Mardi, la police a annoncé avoir ordonné à ses forces de ne pas intervenir contre les contestataires, assurant qu’elle voulait « l’union du peuple soudanais […] pour un accord qui soutiendrait un transfert pacifique du pouvoir ». Les intentions des militaires restent pour l’instant inconnues. Dans un communiqué publié lundi, le général Kamal Abdelmarouf, chef d’état-major de l’armée, a précisé que celle-ci continuait « d’obéir à sa responsabilité de protéger les citoyens ».

Mais selon Sadek al-Mahdi, à la tête du principal parti d’opposition, des hommes armés portant des masques ont tué 20 personnes depuis le début des manifestations samedi. Ces attaques ont eu lieu « tous les matins », a-t-il déclaré tard mardi. Le ministre de l’Intérieur, Bushara Juma, avait déclaré lundi que « sept citoyens sont morts, six dans l’Etat de Khartoum et un dans le centre du Darfour » le samedi 6 avril. Ces morts portent, selon un bilan officiel, à 38 le nombre de manifestants morts depuis le commencement du mouvement en décembre. Les ONG l’avaient, elles, établi à 51 contestataires tués avant l’annonce du ministère de l’Intérieur.

Crise économique

La présence continue depuis samedi de manifestants devant le QG de l’armée a relancé le mouvement de contestation, dont l’étincelle de départ a été provoquée par la décision du gouvernement de tripler du prix du pain le 19 décembre. A travers le pays, des milliers de Soudanais ont appelé au départ de M. Béchir, au pouvoir depuis près de 30 ans. Refusant de démissionner, le président a tenté de contenir la contestation, puis a instauré le 22 février l’état d’urgence à l’échelle nationale.

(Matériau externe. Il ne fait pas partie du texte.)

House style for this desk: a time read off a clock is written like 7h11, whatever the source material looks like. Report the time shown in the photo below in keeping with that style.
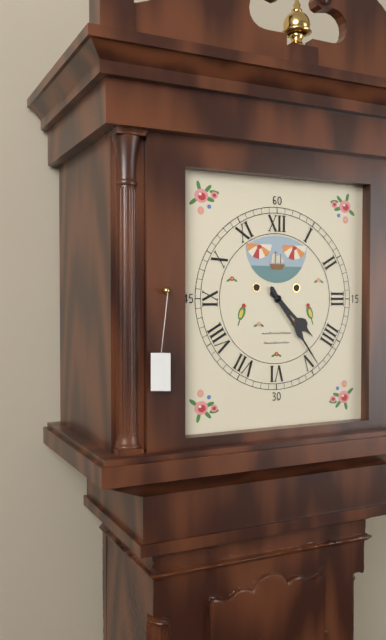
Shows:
4h24
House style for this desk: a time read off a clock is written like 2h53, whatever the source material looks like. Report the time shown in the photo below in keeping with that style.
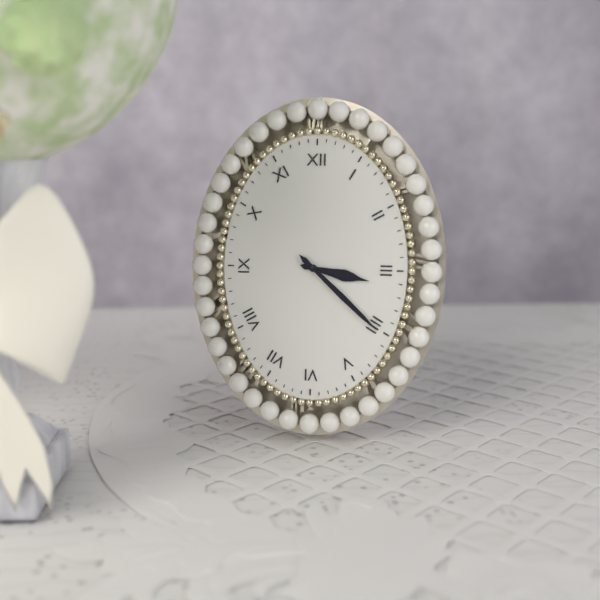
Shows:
3h22
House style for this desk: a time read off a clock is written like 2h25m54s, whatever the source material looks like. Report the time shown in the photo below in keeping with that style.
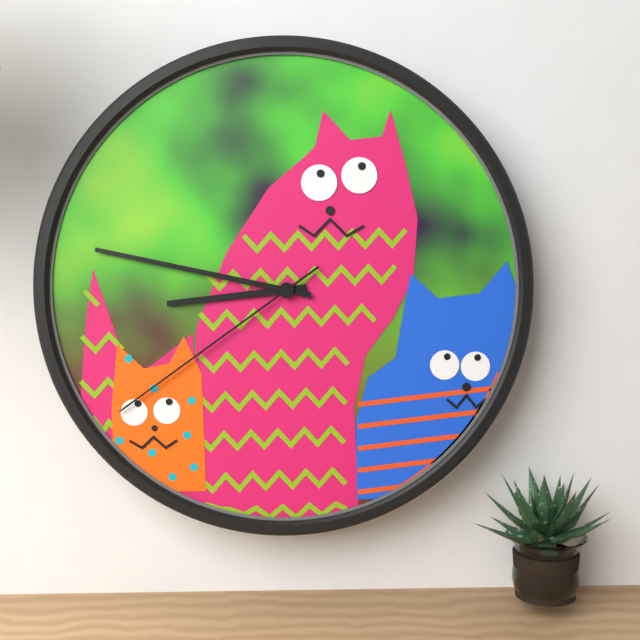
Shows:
8h47m39s
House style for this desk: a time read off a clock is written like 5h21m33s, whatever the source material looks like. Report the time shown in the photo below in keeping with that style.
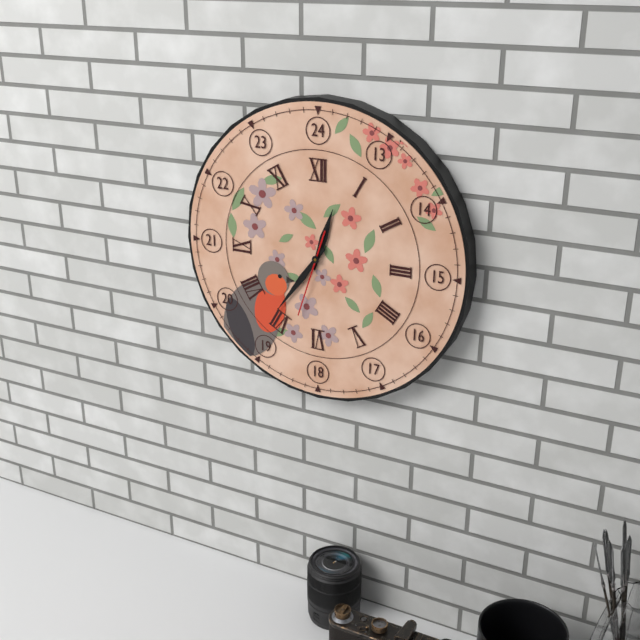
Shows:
12h36m33s
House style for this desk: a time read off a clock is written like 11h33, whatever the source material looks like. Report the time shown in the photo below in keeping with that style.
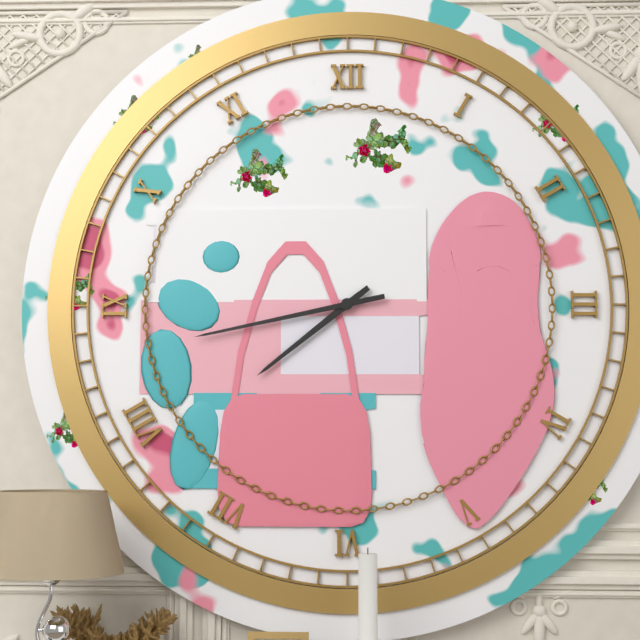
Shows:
7h43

Le Soudan, amputé des trois quarts de ses réserves de pétrole depuis l’indépendance du Soudan du Sud en 2011, doit faire face à une inflation de près de 70 % par an et un lourd déficit en devises étrangères. Mardi, des capitales occidentales ont appelé les autorités à répondre aux revendications « d’une façon sérieuse ». Pour elles, le pouvoir doit proposer « un plan de transition politique crédible », comme l’ont écrit les ambassades des Etats-Unis, du Royaume-Uni et de la Norvège dans un communiqué conjoint à Khartoum.